TASK GOAL: Report every line of the material below that contains the string "Peru". Matching is case-sensitive.

DATASET ENTRIES:
::::::::

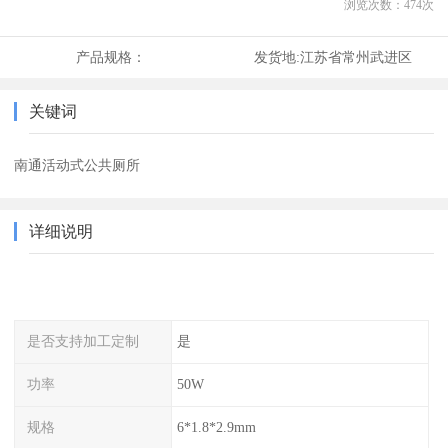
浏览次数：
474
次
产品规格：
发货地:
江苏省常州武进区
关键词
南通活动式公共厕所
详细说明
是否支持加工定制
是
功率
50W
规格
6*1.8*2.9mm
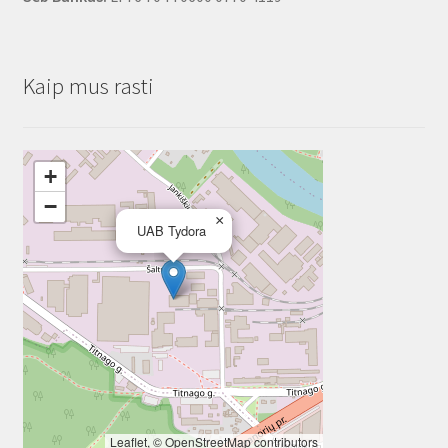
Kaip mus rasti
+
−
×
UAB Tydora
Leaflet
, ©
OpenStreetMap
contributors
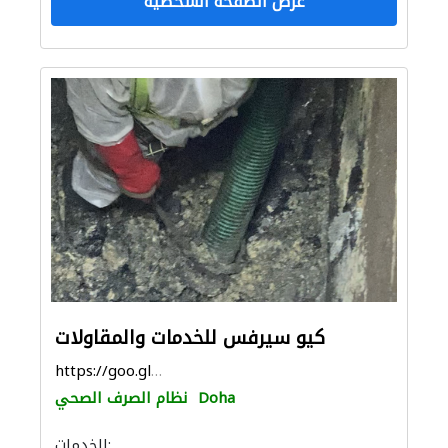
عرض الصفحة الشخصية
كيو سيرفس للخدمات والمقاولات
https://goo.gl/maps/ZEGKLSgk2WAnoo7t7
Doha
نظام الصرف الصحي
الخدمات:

::::::::

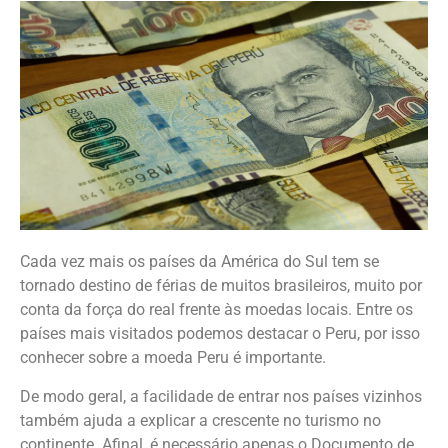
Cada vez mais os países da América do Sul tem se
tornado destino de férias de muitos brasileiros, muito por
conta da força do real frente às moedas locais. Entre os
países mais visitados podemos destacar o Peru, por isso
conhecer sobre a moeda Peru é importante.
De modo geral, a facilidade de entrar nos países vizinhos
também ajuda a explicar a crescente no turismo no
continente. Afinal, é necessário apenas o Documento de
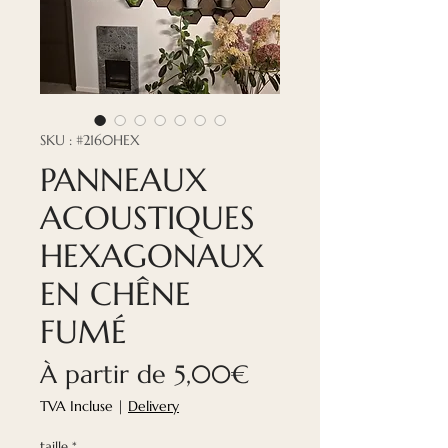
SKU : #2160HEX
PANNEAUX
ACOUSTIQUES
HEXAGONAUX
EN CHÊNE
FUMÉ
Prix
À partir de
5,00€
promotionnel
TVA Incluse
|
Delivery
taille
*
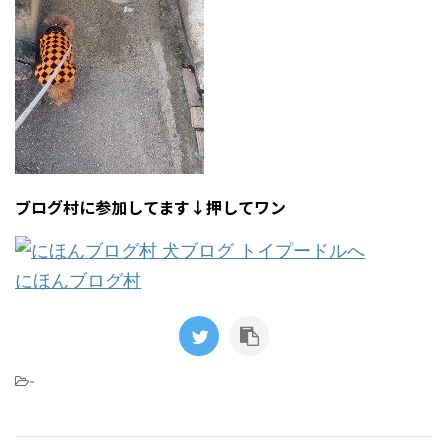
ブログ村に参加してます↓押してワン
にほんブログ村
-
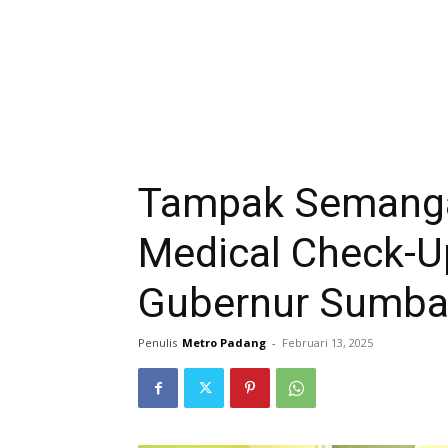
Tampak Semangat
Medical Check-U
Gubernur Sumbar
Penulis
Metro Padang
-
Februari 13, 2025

::::::::

TASK OUTPUT:
países mais visitados podemos destacar o Peru, por isso
conhecer sobre a moeda Peru é importante.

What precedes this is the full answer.